The main character, Richard, who accidentally invents a revolutionary algorithm, is shy, confused, and has little moral vision—one minute he claims to want to be like a Viking taking over the world, the next he’s saying they should eschew bravado altogether—but he’s not a terrible person. He has, as he says, probably been kicked around a lot growing up.
Just about every character on the show is socially awkward, and considers themselves an ‘outsider’ to use the parlance of startups. Utopianism is their common language—Viking invasion and empire-building might prove too rapacious-sounding for angel investors, and they’re better than the bullies who pushed them around, anyway, so these put upon individuals (who are mostly white men) instead adopt a dialect of aggressive beneficence.

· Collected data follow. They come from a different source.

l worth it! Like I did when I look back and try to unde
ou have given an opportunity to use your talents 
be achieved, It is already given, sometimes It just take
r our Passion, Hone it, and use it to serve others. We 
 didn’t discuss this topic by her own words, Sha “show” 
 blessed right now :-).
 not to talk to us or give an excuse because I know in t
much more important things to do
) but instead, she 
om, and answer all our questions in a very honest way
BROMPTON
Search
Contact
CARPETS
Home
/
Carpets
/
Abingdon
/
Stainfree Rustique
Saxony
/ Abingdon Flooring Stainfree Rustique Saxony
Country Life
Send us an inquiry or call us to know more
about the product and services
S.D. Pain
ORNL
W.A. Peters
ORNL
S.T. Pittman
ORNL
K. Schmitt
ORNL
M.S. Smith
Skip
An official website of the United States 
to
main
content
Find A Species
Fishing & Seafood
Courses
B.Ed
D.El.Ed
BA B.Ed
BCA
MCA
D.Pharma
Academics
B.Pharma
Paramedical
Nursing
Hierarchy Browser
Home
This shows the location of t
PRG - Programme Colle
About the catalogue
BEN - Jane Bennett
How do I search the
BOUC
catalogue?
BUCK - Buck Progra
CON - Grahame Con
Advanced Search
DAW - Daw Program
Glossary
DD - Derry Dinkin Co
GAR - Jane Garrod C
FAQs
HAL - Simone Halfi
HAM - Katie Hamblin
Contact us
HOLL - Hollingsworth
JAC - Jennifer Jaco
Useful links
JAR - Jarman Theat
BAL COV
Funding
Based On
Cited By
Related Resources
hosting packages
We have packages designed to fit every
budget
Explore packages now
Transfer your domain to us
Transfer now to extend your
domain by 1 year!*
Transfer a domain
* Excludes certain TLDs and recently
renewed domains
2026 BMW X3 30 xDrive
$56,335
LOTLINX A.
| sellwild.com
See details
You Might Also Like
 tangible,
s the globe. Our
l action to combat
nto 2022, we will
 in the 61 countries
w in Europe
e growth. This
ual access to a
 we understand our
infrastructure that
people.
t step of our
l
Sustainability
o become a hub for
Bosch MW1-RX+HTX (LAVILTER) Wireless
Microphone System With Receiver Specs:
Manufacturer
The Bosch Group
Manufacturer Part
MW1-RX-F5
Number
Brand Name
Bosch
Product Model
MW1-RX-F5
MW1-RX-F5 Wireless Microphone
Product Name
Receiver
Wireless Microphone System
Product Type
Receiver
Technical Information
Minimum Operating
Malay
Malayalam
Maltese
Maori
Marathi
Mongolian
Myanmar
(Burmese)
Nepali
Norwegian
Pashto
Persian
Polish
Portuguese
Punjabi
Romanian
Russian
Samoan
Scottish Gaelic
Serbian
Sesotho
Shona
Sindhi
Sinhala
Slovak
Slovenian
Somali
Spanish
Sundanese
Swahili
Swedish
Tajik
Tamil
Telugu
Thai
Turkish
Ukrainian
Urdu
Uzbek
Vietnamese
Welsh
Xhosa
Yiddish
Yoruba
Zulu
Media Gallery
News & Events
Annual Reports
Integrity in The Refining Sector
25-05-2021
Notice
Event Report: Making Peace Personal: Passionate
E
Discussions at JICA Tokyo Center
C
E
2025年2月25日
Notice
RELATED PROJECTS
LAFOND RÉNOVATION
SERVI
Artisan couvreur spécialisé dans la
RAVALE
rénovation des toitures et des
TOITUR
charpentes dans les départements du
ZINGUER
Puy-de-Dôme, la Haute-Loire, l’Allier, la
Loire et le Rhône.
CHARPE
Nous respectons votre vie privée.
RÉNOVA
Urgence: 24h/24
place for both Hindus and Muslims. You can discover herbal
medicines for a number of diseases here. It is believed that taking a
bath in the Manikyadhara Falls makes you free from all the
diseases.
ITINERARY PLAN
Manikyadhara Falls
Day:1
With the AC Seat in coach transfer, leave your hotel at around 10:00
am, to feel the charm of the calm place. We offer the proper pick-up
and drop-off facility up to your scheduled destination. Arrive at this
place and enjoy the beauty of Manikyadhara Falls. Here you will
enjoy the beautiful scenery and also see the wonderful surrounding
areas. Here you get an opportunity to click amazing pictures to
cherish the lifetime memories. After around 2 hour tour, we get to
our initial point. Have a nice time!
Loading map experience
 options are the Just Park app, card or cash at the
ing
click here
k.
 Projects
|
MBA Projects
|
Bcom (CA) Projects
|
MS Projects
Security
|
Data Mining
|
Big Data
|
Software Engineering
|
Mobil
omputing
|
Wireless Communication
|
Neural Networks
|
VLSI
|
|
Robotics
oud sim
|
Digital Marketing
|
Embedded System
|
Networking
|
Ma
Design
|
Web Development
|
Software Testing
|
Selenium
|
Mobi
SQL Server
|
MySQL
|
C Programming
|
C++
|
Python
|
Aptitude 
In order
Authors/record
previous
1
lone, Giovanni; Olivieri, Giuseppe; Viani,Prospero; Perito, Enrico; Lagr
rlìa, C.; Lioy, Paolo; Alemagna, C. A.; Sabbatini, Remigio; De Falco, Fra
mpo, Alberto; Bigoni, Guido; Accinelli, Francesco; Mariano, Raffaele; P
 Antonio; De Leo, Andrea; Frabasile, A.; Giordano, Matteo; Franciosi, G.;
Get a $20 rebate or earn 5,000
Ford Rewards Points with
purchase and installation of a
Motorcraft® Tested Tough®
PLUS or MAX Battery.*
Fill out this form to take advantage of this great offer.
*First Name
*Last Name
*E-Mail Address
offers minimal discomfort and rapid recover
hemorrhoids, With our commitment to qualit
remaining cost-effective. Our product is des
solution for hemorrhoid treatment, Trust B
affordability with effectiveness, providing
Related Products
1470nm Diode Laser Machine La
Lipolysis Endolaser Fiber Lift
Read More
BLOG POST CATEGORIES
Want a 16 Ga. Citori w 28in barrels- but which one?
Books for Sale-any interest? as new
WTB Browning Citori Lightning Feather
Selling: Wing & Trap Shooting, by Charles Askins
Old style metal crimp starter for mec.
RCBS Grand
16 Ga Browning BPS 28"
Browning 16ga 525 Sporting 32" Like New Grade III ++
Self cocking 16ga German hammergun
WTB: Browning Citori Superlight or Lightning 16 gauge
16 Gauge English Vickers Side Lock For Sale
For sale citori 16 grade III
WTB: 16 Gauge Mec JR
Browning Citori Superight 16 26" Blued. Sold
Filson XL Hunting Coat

So the show both skewers the lofty, poorly realized visions of the tech elites, and offers a satirical demonstration about how the up-and-comers get suckered by them. The best scene of the pilot comes when Richard is toasting his new start-up, and searching for a maxim that hasn’t already been used up by another corporation. After his call to avoid the lame world-changing rhetoric and sloganeering that befalls other companies, he exhorts his crew to “think different,” before realizing that was Apple.
As he struggles to avoid platitudes of companies past, we’re treated to a glimpse of how their founders may have stumbled into adopting their corny, empty utopianism—and it’s pretty clear that Richard and his confounded start-up bros will too.